The quickening pace of change in our society occurs amid more choice than human beings have ever before confronted. Coaches help people reflect on what matters most, clarify their available options and deliberate which steps lead there. Because coaching only focuses on the future, it’s not like counseling to explore wounds of the past. Yet, coaching and counseling both require strict confidentiality and high trust in the coach’s integrity.
Coaches help motivated people discern, navigate and claim their future, rather than passively awaiting it to unfold. They ask thought-provoking questions, listen deeply and help formulate strategies designed to reach specific goals. Over time, coaching sessions can help track your progress and make any necessary strategic adjustments.
No coach is a good match for everyone, but every well-motivated person can benefit from working with the right coach. Like sports coaches, life coaches strengthen your performance.
- discern what you want most
- identify the steps most likely to lead there
- monitor actions taken, and their effectiveness
- stay positively focused on achieving the future you most deeply desire.
SOME COACHING QUESTIONS
- What sense of direction best guides you and where will it lead?
- Are you realizing your potential?
- How clear are your goals for the future?

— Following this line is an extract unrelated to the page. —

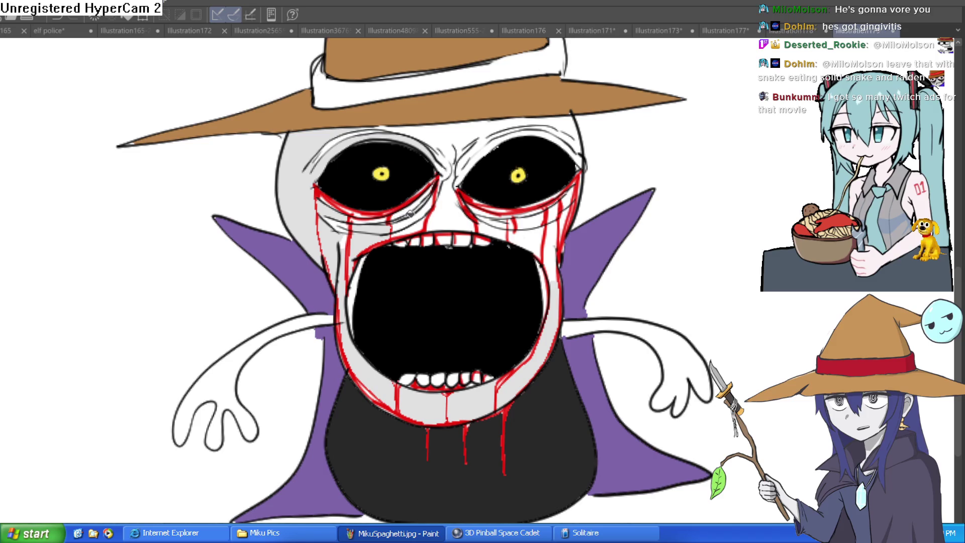
pyautogui.moveTo(453, 212); pyautogui.dragTo(445, 156)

- What holds you back or gets in the way?
- Are your most fundamental values present to your daily decisions?
- What would it take to change?
- How can I help?
WHAT BACKGROUND HELPS DAVID COACH?
His diverse career includes complimentary roles of teacher, policy activist, social entrepreneur, philanthropic grant maker, nonprofit developer, and clergy. Each of these had a meaningful sense of purpose and often occurred in a context of constant change. By never repeating the same kind of job, David gained lots of experience navigating purposeful transition.
In 2006, David chose to leave a comfortable Fort Lauderdale job for the role of Social Justice Pastor at Saint Mark’s (Episcopal) Cathedral in Seattle. He could not have known it was on the cusp of profound leadership transition. During the next 7 years, he coached many people who sought help navigating life’s transitions from this cathedral’s priest of continuity during a period of major staff turnover.
Everyone has transitions! In 2013, after leaving Saint Mark’s, David narrowly survived a traumatic scooter collision which ‘gifted’ him with two years of focus on healing well. Using coaches of his own during this period of recovery has drawn him deeper into professional coaching.
HOW DOES A COACHING RELATIONSHIP BEGIN?
An initial session seeks to map what landscape of change you are traversing – and the outcomes you desire! It helps set some specific goals, and considers when and how to meet (e.g., in person, by phone, Skype, etc.). If David thinks he can help, he’ll offer a written contract that includes goals and terms for a limited series of meetings. The initial session is exploratory and without obligation on the part of either party, so it’s free. After completing an initial contract, the agreement might – or might not – be renewed with a fresh set of goals.